Observers of the Christian calendar celebrate Christmas for 12 days after December 25. Secularists and pagans who do not follow the church year hang their lights in the penitential season of Advent. Evidently some Christians have joined the secularists and pagans.

This we deduced last month from a story in USA Today (December 8), “Bright lights illuminate many ways,” in which reporter Cathy Lynn Grossman threw light on the subject, making reference to illumination in Islam, Buddhism and Hinduism and among Quakers and atheists.

The story interested us most when it dealt with the meaning of the color of lights. Grossman quoted Pam Danziger of Unity Marketing to the effect that the color of holiday lights “can turn into cultural, political or theological statements . . . at the flick of a switch.” Danziger theologizes: “Uncertainty is terrible for Christmas. But this year the election was . . . won with a mandate. The economy is reviving. Lights say, ‘I’m ready to participate, to enjoy a celebration.’ We’re making a visual claim on peace and joy, putting our values out there for all to see.”

“Our values” may have been best reflected in Danziger’s note that Americans spent $8 billion this past year on holiday décor, including $623 million for outdoor lights. (Let’s see: we can support an African AIDS orphan through Christian agencies for $24 a month.)

The story puts a brighter light still on the subject of values, noting that “retailers and religious experts”—evidently part of the Triumphalist Department in one wing of evangelicalism—“see a revival of classic red and green bulbs popping up among the colorless . . . ecumenical lights. They all point to one reason: the presidential election, claimed as a triumph by evangelical Christians, who are known for publicly proclaiming their faith.” Blake Smith, president of Christmas Décor in Texas, says, “When people are doing red and green lights, they mean Christmas.”

From the Hubris Department of Evangelical Affairs, Grossman could quote the Rev. Jerry Johnston, a Kansas Southern Baptist: “Evangelical Christians . . . are becoming very unashamed, very bold in saying who they are now.”

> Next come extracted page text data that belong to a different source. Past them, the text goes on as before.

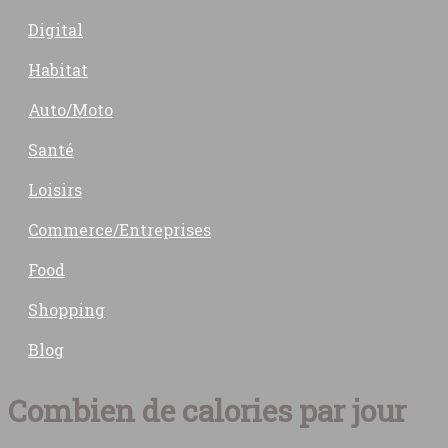
Digital
Habitat
Auto/Moto
Santé
Loisirs
Commerce/Entreprises
Food
Shopping
Blog
Combien de calories par jour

Fortunately, the reporter also found some evangelicals who are turned off by the turned-on red and green boasts. Rod Loy, an Assembly of God pastor in Arkansas, said: “You can put up all the lights you want, spell Jesus on your rooftop. . . . But it’s not the decorations. It’s the expression of your heart that other people can see.”

This Epiphany season those of us who hang mostly white “ecumenical lights” are a bit puzzled by the connection of red and green with “our values.” Green—the color of Islam!—and red are dominant in the flags of almost all Arab Muslim nations in the Middle East. So do “our values” fly above the buildings in Iran and Iraq?

Critic Tom Beaudoin of Santa Clara University regrets the attempt to give “religious meaning to the colors,” calling it “a power play in the culture war,” a way of “planting a Christian flag on public space.” But why be offended? Be ecumenical and embrace also the red and green on the flags of Pakistan and Lebanon, Jordan and Oman, and more. Maybe the boastful (Rom. 3:27) faction, whose values seem to be a mismatch for the Sermon on the Mount (Matt. 6:1-6), know something that we don’t know. Maybe the Middle East Muslims have been converted to Christianity and its values.

The richest light is the one cited by Pastor Loy: “Let your light shine before men that they may see your good deeds and praise your Father in heaven.” He is right: such illumination is “an expression of the heart.”